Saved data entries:
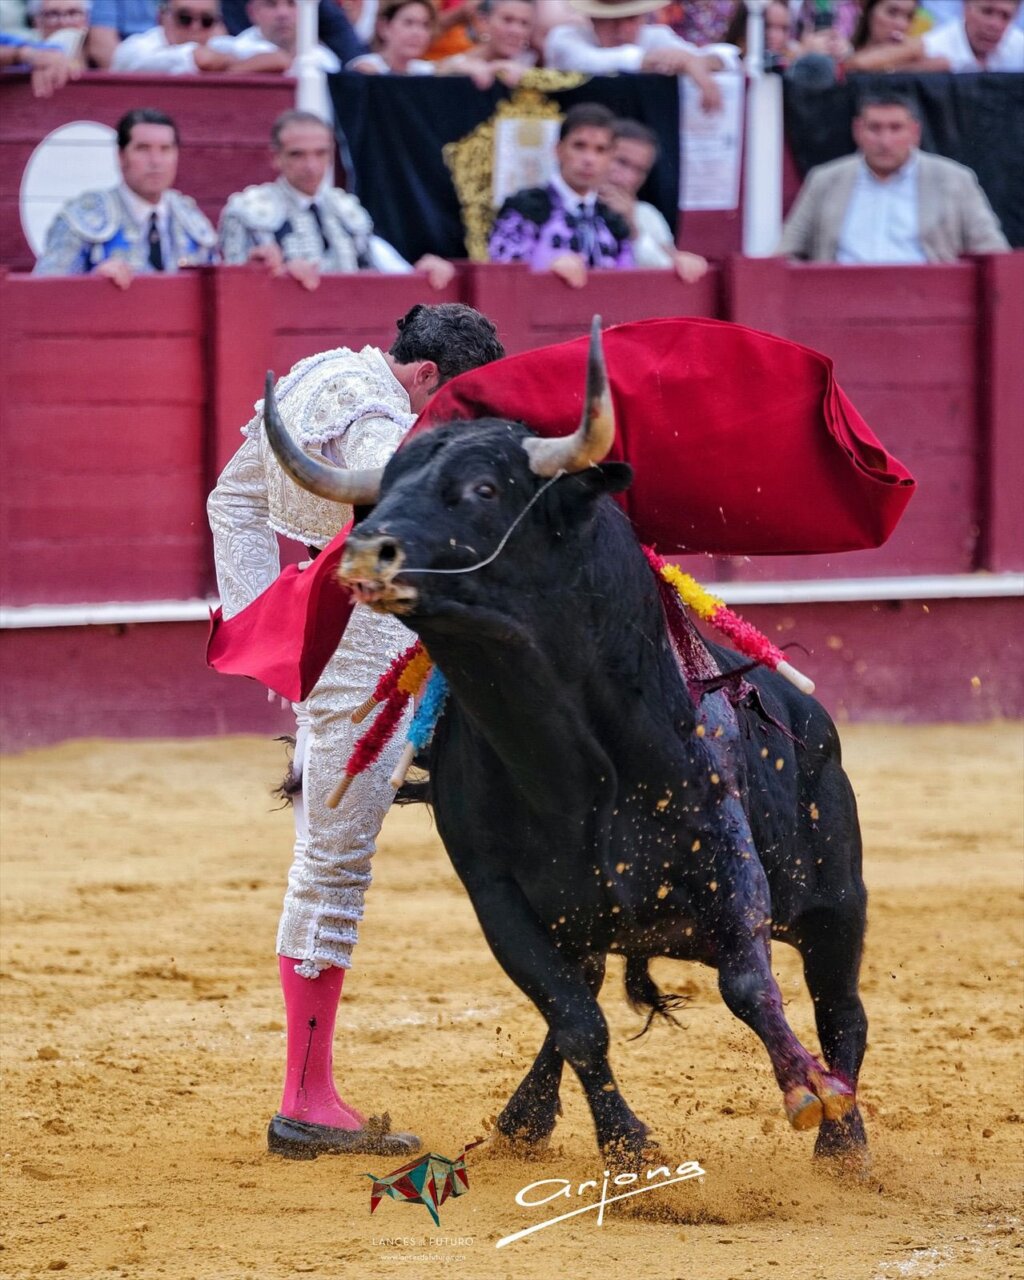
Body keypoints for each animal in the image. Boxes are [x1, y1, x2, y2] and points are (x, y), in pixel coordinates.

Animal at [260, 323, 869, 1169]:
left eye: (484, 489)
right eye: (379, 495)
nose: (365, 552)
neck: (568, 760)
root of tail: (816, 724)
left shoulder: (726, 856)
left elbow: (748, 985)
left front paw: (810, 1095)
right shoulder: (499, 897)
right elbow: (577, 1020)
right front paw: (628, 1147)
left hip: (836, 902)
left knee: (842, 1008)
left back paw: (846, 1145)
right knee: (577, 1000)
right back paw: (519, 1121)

==

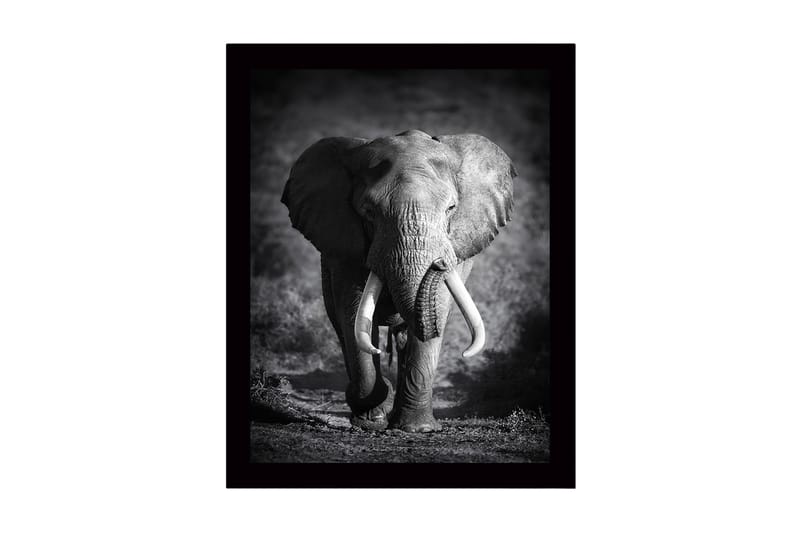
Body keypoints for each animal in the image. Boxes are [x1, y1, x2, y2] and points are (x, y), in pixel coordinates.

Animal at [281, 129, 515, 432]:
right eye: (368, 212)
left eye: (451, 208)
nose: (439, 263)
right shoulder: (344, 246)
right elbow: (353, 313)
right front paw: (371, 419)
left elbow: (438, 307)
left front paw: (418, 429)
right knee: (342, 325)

Work request: In the data above, which lines lie between the line with "left shoulder: (726, 856)" and the line with "right back paw: (519, 1121)", inclusive? Print those lines exactly and nothing else.

Answer:
left shoulder: (726, 856)
left elbow: (748, 985)
left front paw: (810, 1095)
right shoulder: (499, 897)
right elbow: (577, 1020)
right front paw: (628, 1147)
left hip: (836, 902)
left knee: (842, 1008)
left back paw: (846, 1145)
right knee: (577, 1000)
right back paw: (519, 1121)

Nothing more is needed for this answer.